Hepatitis C virus (HCV) treatment options have advanced significantly during the course of this thesis work, however, there are still approximately 170 million people chronically infected and our understanding of HCV infection dynamics and treatment response is still limited, restricting our ability to optimize the currently unaffordable treatment options, prevent re-infection of high risk individuals, and develop an effective vaccine. The underlying premise of this thesis is that by combining both experimental and modeling approaches we can achieve a more quantitative understanding of the viral lifecycle and develop mathematical tools to generate hypotheses and facilitate the investigations necessary to further our understanding of the system. While the modeling efforts in this thesis have utilized the HCV replicon system, the HCV cell culture (HCVcc) infection system, as well as kinetic data from chronically HCV-infected patients to yield quantitative estimates for drug efficacy and HCV infection parameters such as viral RNA stability/half-life, a focused goal of these combined approaches has been the development and refinement of the first data-driven multiscale model of HCV infection in vitro.
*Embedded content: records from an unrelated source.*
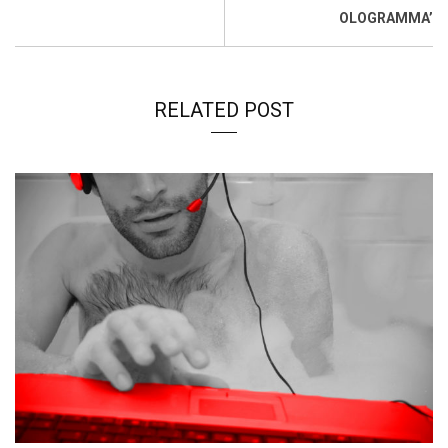
k
p
n
k
OLOGRAMMA’
RELATED POST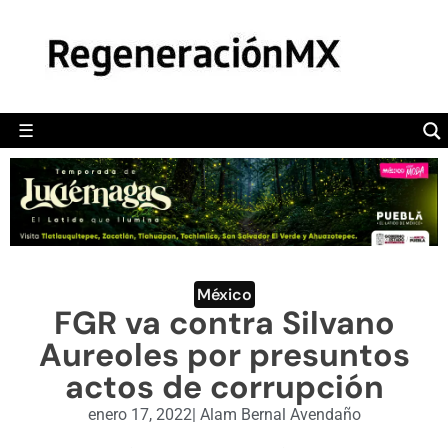
MÉXICO
POLÍTICA
MUNDO
☰
RegeneraciónMX
Sitio de noticias libre e independiente
CAMALEÓN
OPINIÓN
DEPORTES
ENGLISH SECTION
México
FGR va contra Silvano
VIDEOS
Aureoles por presuntos
actos de corrupción
enero 17, 2022
|
Alam Bernal Avendaño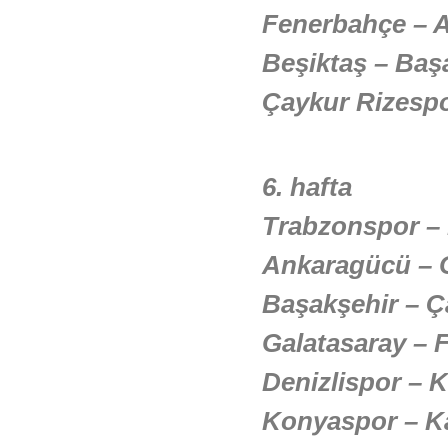
Fenerbahçe – 
Beşiktaş – Baş
Çaykur Rizespo
6. hafta
Trabzonspor – 
Ankaragücü – G
Başakşehir – Ç
Galatasaray – 
Denizlispor – 
Konyaspor – K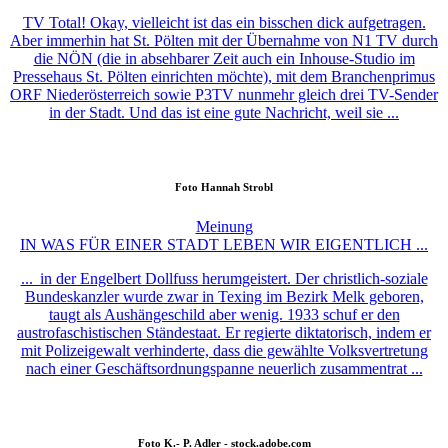
TV Total! Okay, vielleicht ist das ein bisschen dick aufgetragen.
Aber immerhin hat St. Pölten mit der Übernahme von N1 TV durch
die NÖN (die in absehbarer Zeit auch ein Inhouse-Studio im
Pressehaus St. Pölten einrichten möchte), mit dem Branchenprimus
ORF Niederösterreich sowie P3TV nunmehr gleich drei TV-Sender
in der Stadt. Und das ist eine gute Nachricht, weil sie ...
Foto
Hannah Strobl
Meinung
IN WAS FÜR EINER STADT LEBEN WIR EIGENTLICH ...
... in der Engelbert Dollfuss herumgeistert. Der christlich-soziale
Bundeskanzler wurde zwar in Texing im Bezirk Melk geboren,
taugt als Aushängeschild aber wenig. 1933 schuf er den
austrofaschistischen Ständestaat. Er regierte diktatorisch, indem er
mit Polizeigewalt verhinderte, dass die gewählte Volksvertretung
nach einer Geschäftsordnungspanne neuerlich zusammentrat ...
Foto
K.- P. Adler - stock.adobe.com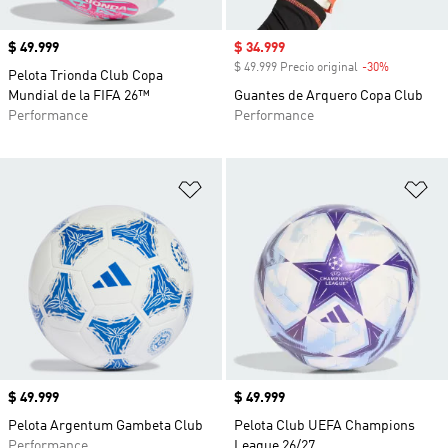
Precio
$ 49.999
Precio de venta
$ 34.999
$ 49.999 Precio original
-30%
Descuento
Pelota Trionda Club Copa
Mundial de la FIFA 26™
Guantes de Arquero Copa Club
Performance
Performance
Añadir a la lista de deseos
Añ
Precio
$ 49.999
Precio
$ 49.999
Pelota Argentum Gambeta Club
Pelota Club UEFA Champions
Performance
League 26/27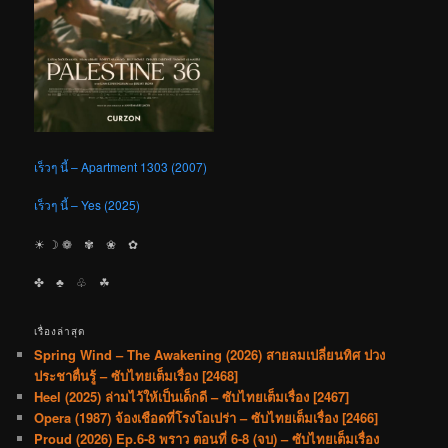
เร็วๆ นี้ – Apartment 1303 (2007)
เร็วๆ นี้ – Yes (2025)
☀︎ ☽ ❁ ✾ ❀ ✿
✤ ♣︎ ♧ ☘︎
เรื่องล่าสุด
Spring Wind – The Awakening (2026) สายลมเปลี่ยนทิศ ปวง
ประชาตื่นรู้ – ซับไทยเต็มเรื่อง [2468]
Heel (2025) ล่ามไว้ให้เป็นเด็กดี – ซับไทยเต็มเรื่อง [2467]
Opera (1987) จ้องเชือดที่โรงโอเปร่า – ซับไทยเต็มเรื่อง [2466]
Proud (2026) Ep.6-8 พราว ตอนที่ 6-8 (จบ) – ซับไทยเต็มเรื่อง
The development and refinement of this model has been a process of discovery and is still not complete. Through the first iteration of our model we discovered that our understanding of chronic HCV infection was incomplete and obtained experimental evidence that supported the model prediction that non-productive HCV entry into infected cells plays a significant role in steady-state HCV dynamics. Subsequent analysis of the novel and multifunctional NS5a inhibitor, daclatasvir, revealed not only another important gap in our model regarding the specific infectivity of progeny virus produced, but also provided a plausible hypothesis regarding the new unexplained clinical phenomenon of patients who are positive for HCV RNA at the end of treatment, yet eventually achieve sustained virologic response (i.e. HCV cure) without additional treatment.